En esta nueva producción del gran coreógrafo francés se invita a disfrutar de una mirada retrospectiva de sus 53 años de carrera.

Maurice Berger, conocido con el seudónimo de Maurice Béjart (1927-2007) fue un bailarín y coreógrafo francés, aunque nacionalizado belga. Será recordado como uno de los grandes coreógrafos europeos del siglo XX, especialmente con su trabajo con el Béjart Ballet Lausanne, que fundó en 1987 y que ha sido el instrumento para engrandecer aún más su obra. Fascinado por un recital de Serge Lifar, decidió dedicarse por entero a la danza. Se formó en el sur de Francia con Mathilde Kschessinska. En 1945 pasó a formar parte del cuerpo de ballet de la Ópera de Marsella. A partir de 1946 sigue su formación con varios maestros: Madame Rousanne (Sarkissian), Léo Staats, Lyubov Yegorova y Olga Preobrajenska. En 1948 continúa su formación con Janine Charrat, Yvette Chauviré y luego con Roland Petit, además de con Vera Volkova en Londres. En 1954, fundó el Ballet de l'Étoile (disuelto en 1957) y en 1960 el Ballet du XXe Siècle en Bruselas (disuelto en 1987). Este mismo año se trasladó a Lausanne donde fundó el Béjart Ballet Lausanne, una de las compañías de danza más famosas y exitosas del mundo.

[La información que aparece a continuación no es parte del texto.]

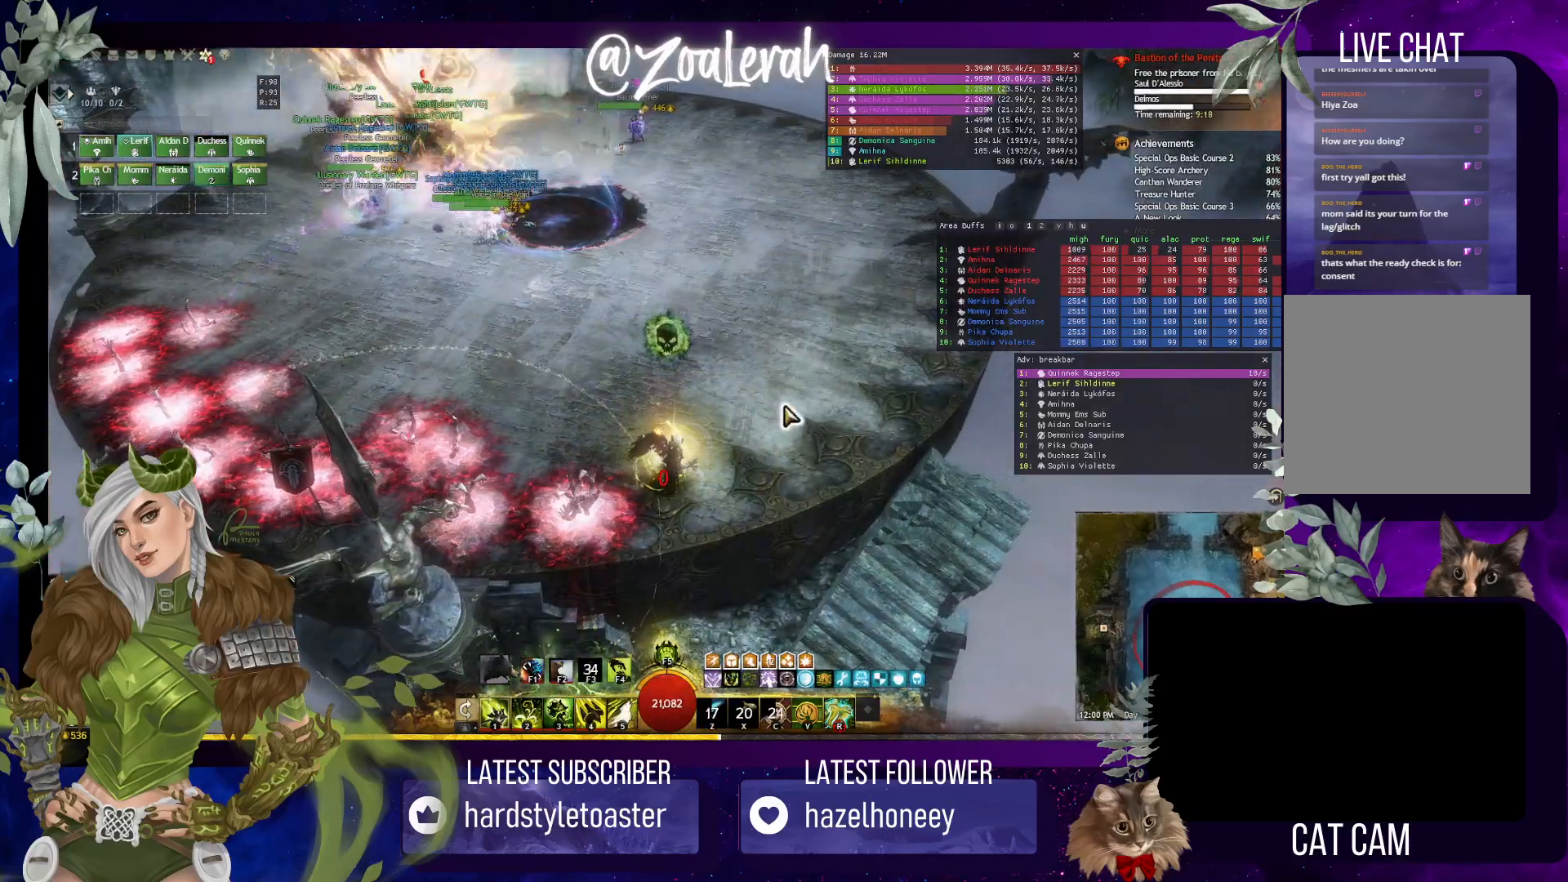
{"keys": [], "events": []}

Contaba con un gran número de seguidores en Europa, sobre todo entre los más jóvenes. Su primera obra de importancia fue Symphonie pour un homme seul (1955), a la que siguió una invitación del Teatro Real de la Moneda de Bruselas para crear un ballet para una compañía permanente, que dio como resultado la coreografía de La consagración de la primavera (1956), quizá su obra maestra. Fue el autor de la coreografía de cerca de 200 ballets, la mayoría de ellos para su propia compañía. Apasionado de las culturas orientales, tiende a realizar un «teatro total» en sus obras, en las que se combinan los gestos majestuosos, el diseño sensacionalista y, a veces, hasta partes habladas. Tuvo numerosos detractores, quienes solían atacar su gusto por los argumentos filosóficos exagerados y su utilización «caballeresca» de la música. Colaboró con grandes estrellas de la danza, como Rudolf Nuréyev, Maia Plisiétskaia, Paolo Bortoluzzi, Michaël Denard, Patrice Bart, Jorge Donn y Suzanne Farrell entre otros. Entre sus obras principales hay una versión completamente revisada de El Cascanueces, probablemente inspirado en su propia historia de vida, que puso en escena en 2000. Sigue utilizando partitura original de Tchaikovsky, pero desecha por completo la trama y los personajes originales. En 2003, ganó el Premio «Benois de la Danse» por su trayectoria. Como pedagogo destaca una carrera de importancia, en la que ha fundado escuelas de danza importantes en todo el mundo: Mudra School (Bruselas, 1970–1988); Mudra Afrique School (Dakar, 1977–1985); y Rudra School (Lausanne, 1992–actualidad).
En La vuelta al mundo en 80 minutos, el coreógrafo quería llevar la idea del viaje de Jules Verne, pero sobreponiendo a esta su propia experiencia de trotamundos, sus recuerdos de un hombre de mundo, fascinado por la cultura de muchos países visitados. Se trata de su última creación, de 2007, cuando estaba ya gravemente enfermo, por lo que no poder completar la coreografía de cuatro de los dieciséis canciones que componen este viaje, encargó a Gil Roman, su ayudante, la tarea de completar la misma.
Utiliza de manera excepcional a sus 35 bailarines para conseguir una obra que es sin duda una mirada retrospectiva a 53 años de carrera en los escenarios de todo el mundo, intentando descifrar las costumbres y la historia de los pueblos. La introducción es una música tradicional de Senegal, con gran presencia de la percusión, para pasar posteriormente a evocar otros países y regiones como la India, China y los Andes. Pocos coreógrafos han viajado tanto como Béjart, lo que facilita sobremanera la construcción de este ballet. Sus continuos viajes le han mantenido siempre en el punto justo donde parece sentirse mejor: la encrucijada de civilizaciones.
Sinopsis:
Una velada de ballet de primer orden, de la mano de Maurice Béjart, uno de los grandes coreógrafos franceses del pasado siglo, quien de la mano de su Béjart Ballet Lausanne presenta una mirada hacia más de medio siglo de carrera, un viaje por todo el mundo en un acercamiento hacia Jules Verne, pero con una presencia muy personal de su visión del mundo a través de 35 bailarines y una amalgama de músicas que no les dejarán indiferentes.